Prices have since recovered slightly, but remain at a level where few producers outside Brazil and Vietnam can make money.
VARIETY IN VIETNAM
Arabica beans, which provide a smoother and sweeter taste, constitute nearly two-thirds of the world’s coffee. More bitter and stronger robusta beans largely make up the rest of global supply, much of them hailing from Vietnam.
A warehouse owned by Vietnamese coffee exporter Simexco Dak Lak Ltd in the town of Di An, near Ho Chi Minh City, illustrates the scale of Vietnam’s coffee operation.
Coffee is stacked in neat piles several meters high, awaiting export to Europe. The warehouse has enough capacity to store 20,000 tonnes during the harvest season.
“At the height of the harvest, having enough space to create an aisle to walk through the warehouse becomes a luxury,” said Thai Anh Tuan, who manages one of three warehouses for Simexco, which exports more than 80,000 tonnes of robusta a year.
“Every tiny bit of space will be taken up by these little beans,” Tuan said. “We have to hire additional warehouses nearby for extra storage.”
Tuan also credited the steady increase of Vietnamese coffee exports over the past four to five years to an increase in innovative farming techniques, including intercropping — growing different crops together — and the use of better technology in irrigation and cultivation.
Coffee is still the key cash crop for Dak Lak, Vietnam’s largest coffee-producing province, although durians, jack fruit, mangoes and avocado trees have all been intercropped with coffee trees to maximize income in the past few years, farmers said.
“Peppers used to be the most popular tree when it comes to intercropping, but for the past three years, with the prices falling, almost all farmers have turned to fruit trees instead,” said Ksor Tung, a coffee grower with a 10-hectare farm, adding that farmers who intercrop can triple their income per hectare.
CRISIS IN COLOMBIA
Farmers in Colombia face a far different future. Battered by low prices and high costs, some are contemplating switching to other crops or selling up, despite tens of millions of US dollars in government aid.

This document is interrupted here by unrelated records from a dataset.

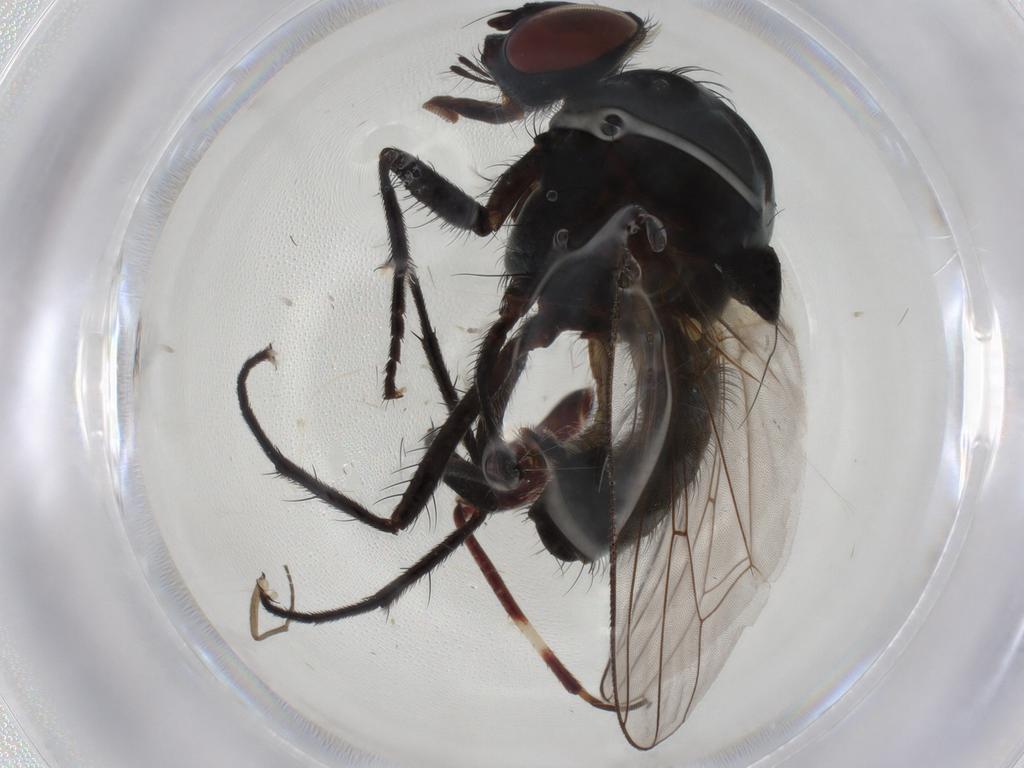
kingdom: Animalia
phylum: Arthropoda
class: Insecta
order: Diptera
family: Anthomyiidae
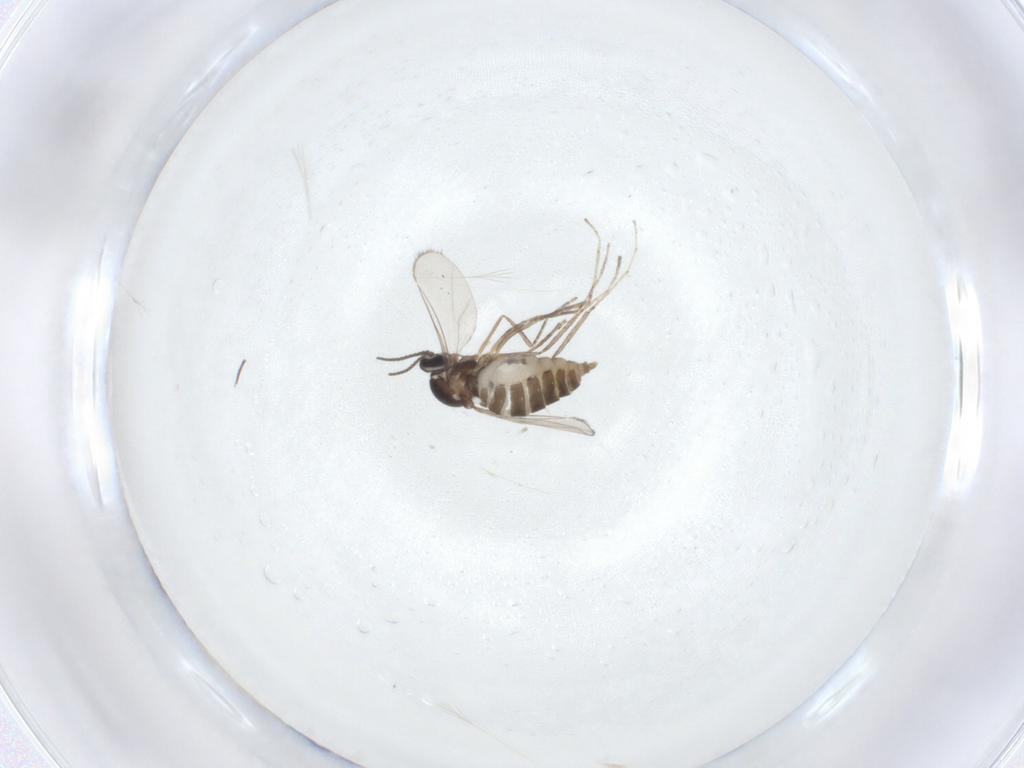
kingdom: Animalia
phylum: Arthropoda
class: Insecta
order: Diptera
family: Cecidomyiidae
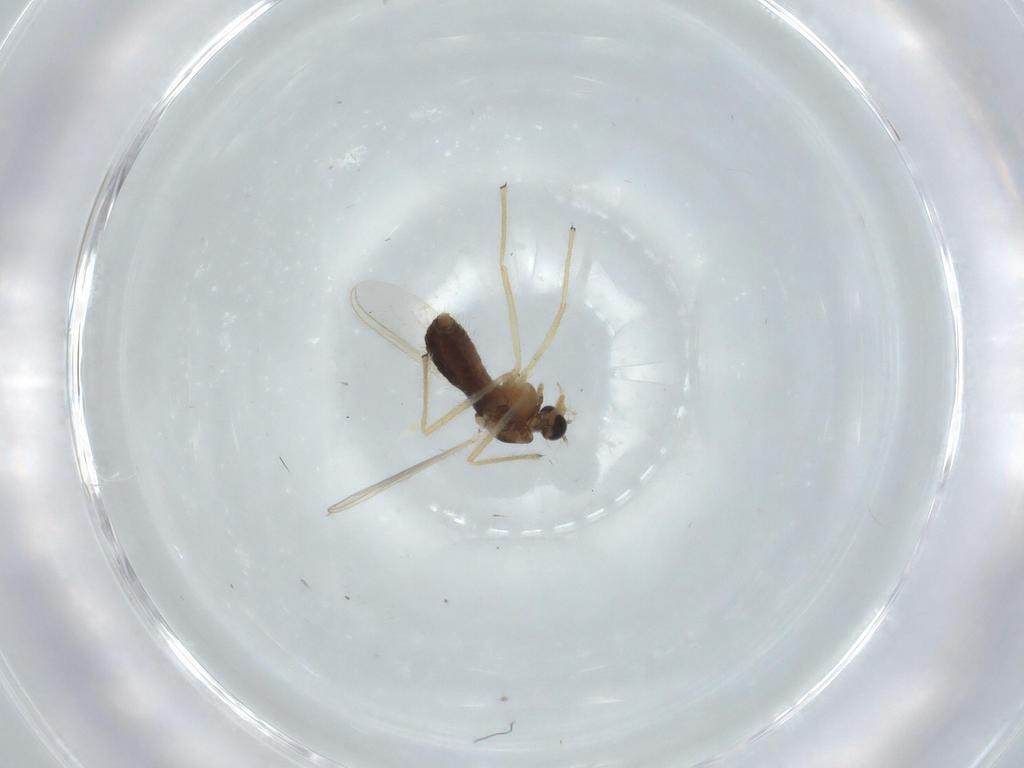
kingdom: Animalia
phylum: Arthropoda
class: Insecta
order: Diptera
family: Chironomidae
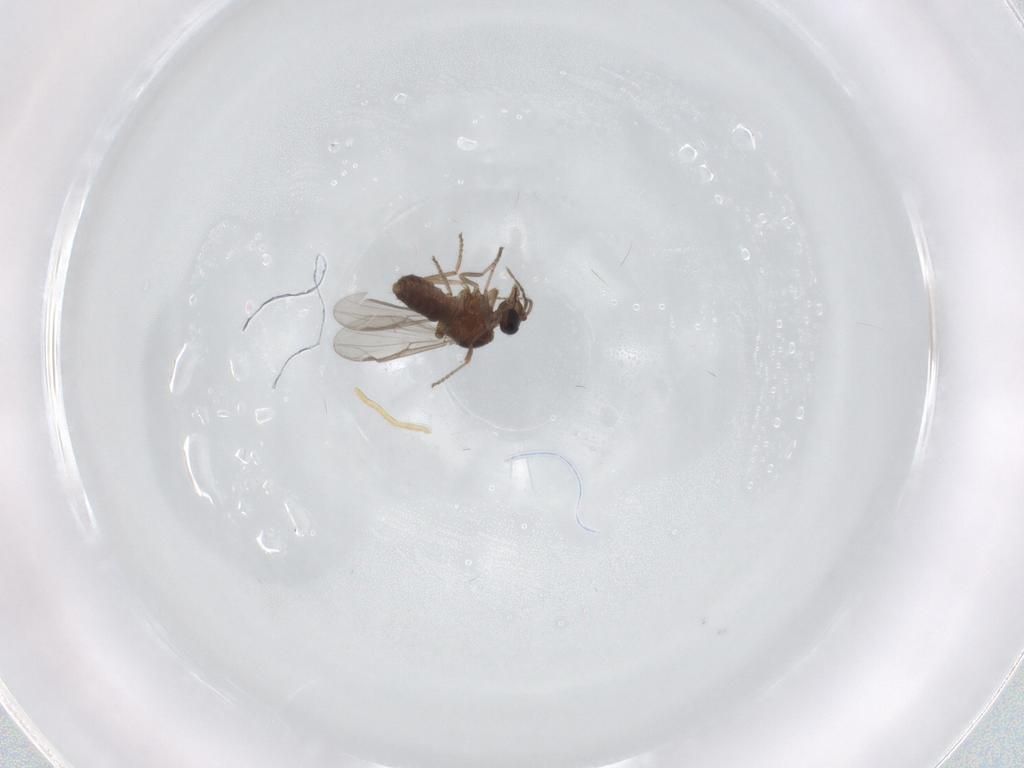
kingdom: Animalia
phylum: Arthropoda
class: Insecta
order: Diptera
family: Ceratopogonidae
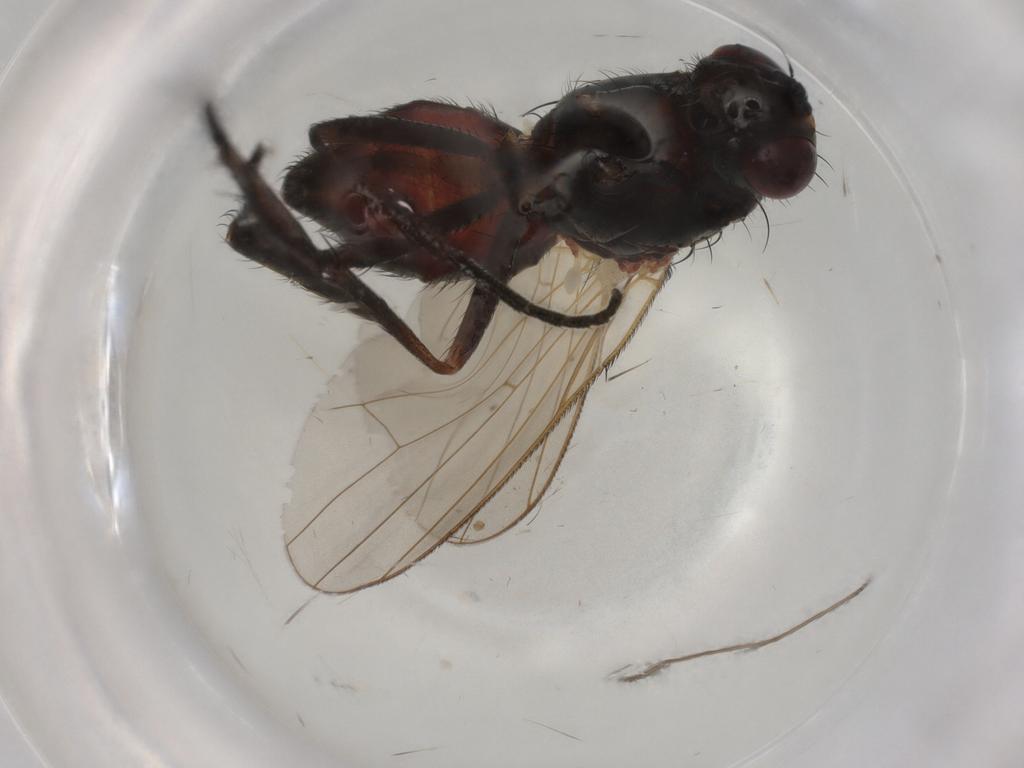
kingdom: Animalia
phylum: Arthropoda
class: Insecta
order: Diptera
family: Anthomyiidae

Jose Eliecer Sierra, 53, has farmed coffee for three decades, but low prices have forced him to look at alternatives — Hass avocados and cattle among them.
“Avocados are in high demand abroad and it’s one of the options,” he said, standing amid some of his 41,000 coffee trees on a mist-shrouded mountainside near Pueblorrico, in Antioquia Province.
“Another very tempting option that people are thinking about is cattle — knocking down coffee trees and planting grass for cows,” Sierra said.
It is not the first time Colombian coffee growers have looked to other crops for a better living. Many in the south — sometimes under pressure from armed groups — abandoned it for the more lucrative coca, the raw ingredient in cocaine, although coffee has since rebounded.
For some growers, even switching crops might not save them.
Uriel Posada, who worked for more than 30 years as a house painter in the US, dreamed of coming home to Colombia to grow coffee. Now his land is up for sale.
“I’m up to my neck in debt,” the 52-year-old said, gazing up the steep hill where his 30,000 coffee trees are planted.
“Brazil has a huge advantage over us — the land is flat and they have machinery,” Posada said. “Here I have to pay a human being to go tree by tree, branch by branch and pick the red berries.”
Avocados and cattle are good alternatives, Posada said, but require start-up funds and transition time that many local growers do not have.
“I’ll sell, pay what I owe and go. End my Colombian dream,” he said.